■ **Assignment**:
Pick out each line of the records in which the word "specifications" appears.

■ **Information**:
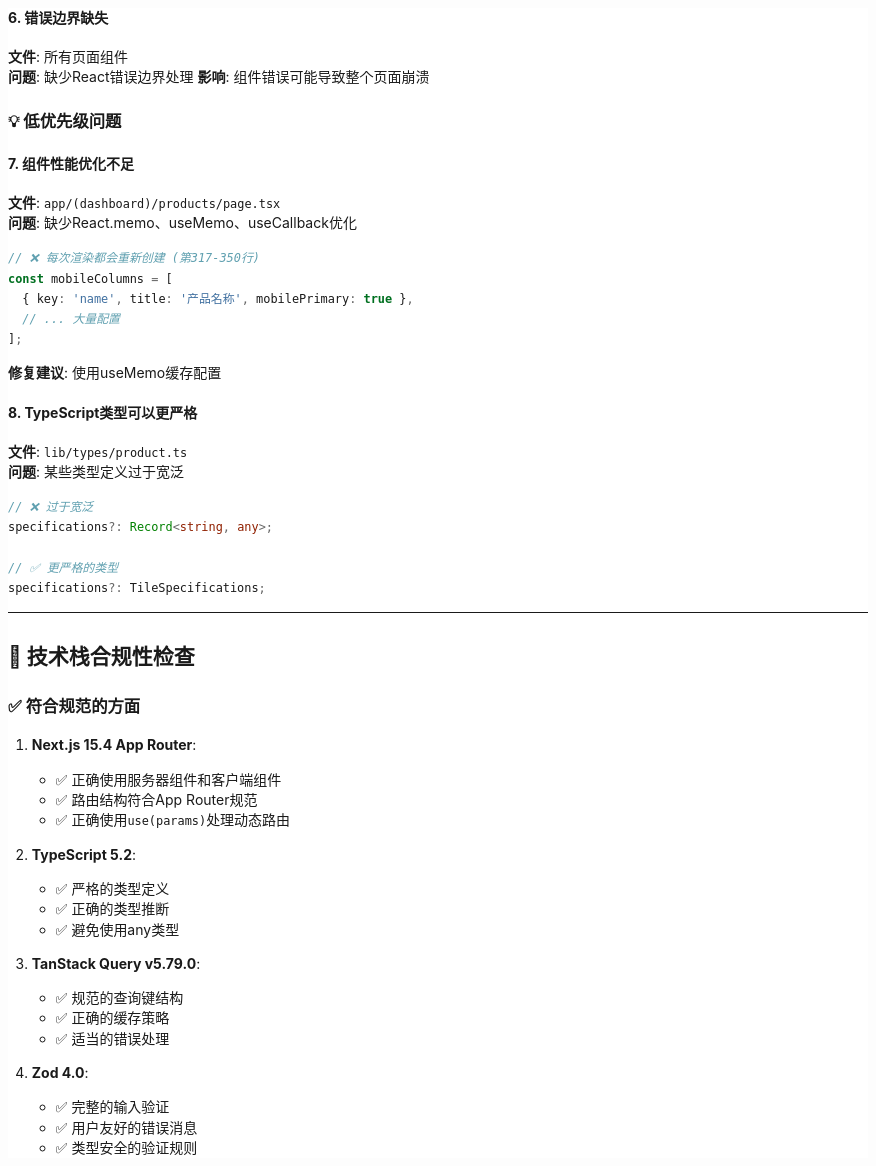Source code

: #### 6. **错误边界缺失**
**文件**: 所有页面组件  
**问题**: 缺少React错误边界处理
**影响**: 组件错误可能导致整个页面崩溃

### 💡 低优先级问题

#### 7. **组件性能优化不足**
**文件**: `app/(dashboard)/products/page.tsx`  
**问题**: 缺少React.memo、useMemo、useCallback优化
```typescript
// ❌ 每次渲染都会重新创建 (第317-350行)
const mobileColumns = [
  { key: 'name', title: '产品名称', mobilePrimary: true },
  // ... 大量配置
];
```
**修复建议**: 使用useMemo缓存配置

#### 8. **TypeScript类型可以更严格**
**文件**: `lib/types/product.ts`  
**问题**: 某些类型定义过于宽泛
```typescript
// ❌ 过于宽泛
specifications?: Record<string, any>;

// ✅ 更严格的类型
specifications?: TileSpecifications;
```

---

## 🎯 技术栈合规性检查

### ✅ 符合规范的方面

1. **Next.js 15.4 App Router**: 
   - ✅ 正确使用服务器组件和客户端组件
   - ✅ 路由结构符合App Router规范
   - ✅ 正确使用`use(params)`处理动态路由

2. **TypeScript 5.2**:
   - ✅ 严格的类型定义
   - ✅ 正确的类型推断
   - ✅ 避免使用any类型

3. **TanStack Query v5.79.0**:
   - ✅ 规范的查询键结构
   - ✅ 正确的缓存策略
   - ✅ 适当的错误处理

4. **Zod 4.0**:
   - ✅ 完整的输入验证
   - ✅ 用户友好的错误消息
   - ✅ 类型安全的验证规则
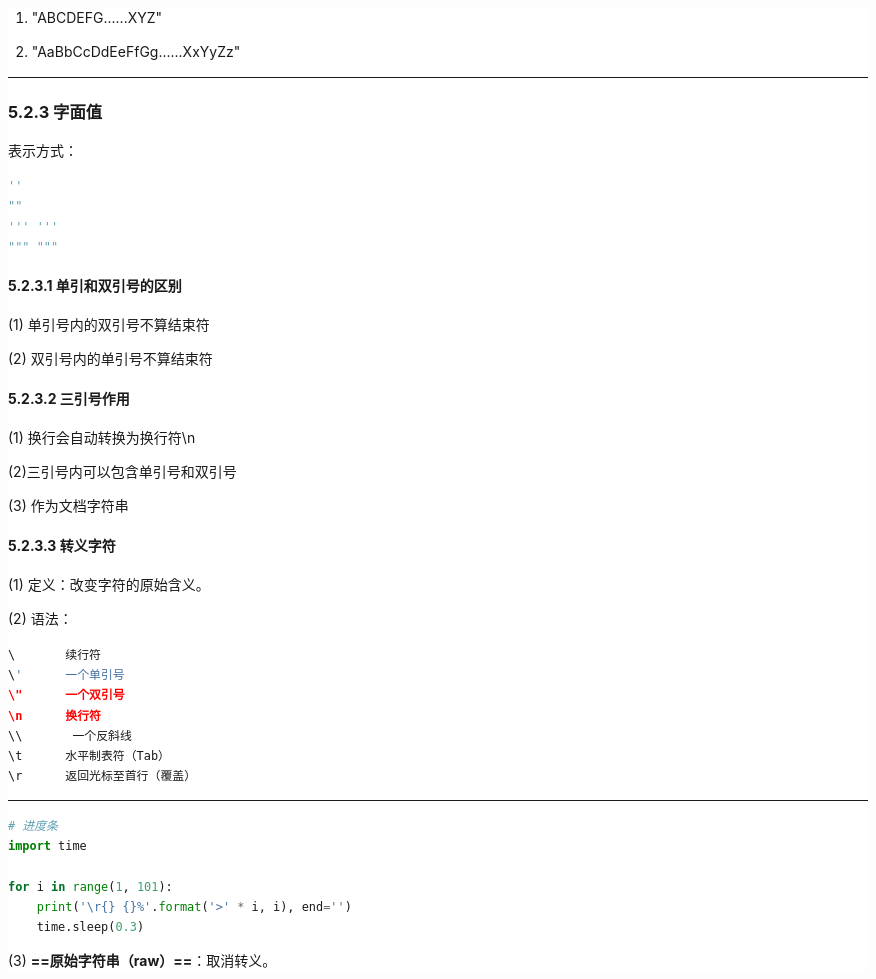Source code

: 1) "ABCDEFG......XYZ" 

2) "AaBbCcDdEeFfGg......XxYyZz"

---

### 5.2.3 字面值

表示方式：

```python
''     
""     
''' '''      
""" """
```

#### 5.2.3.1 单引和双引号的区别

(1) 单引号内的双引号不算结束符

(2) 双引号内的单引号不算结束符

#### 5.2.3.2 三引号作用

(1) 换行会自动转换为换行符\n

(2)三引号内可以包含单引号和双引号

(3) 作为文档字符串

#### 5.2.3.3 转义字符

(1) 定义：改变字符的原始含义。

(2) 语法：

```python
\       续行符
\'      一个单引号
\"      一个双引号
\n      换行符
\\       一个反斜线
\t      水平制表符（Tab）
\r      返回光标至首行（覆盖）
```

---

```python
# 进度条
import time

for i in range(1, 101):
    print('\r{} {}%'.format('>' * i, i), end='')
    time.sleep(0.3)
```

(3) **==原始字符串（raw）==**：取消转义。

■ **Exercise result**:
specifications?: Record<string, any>;
specifications?: TileSpecifications;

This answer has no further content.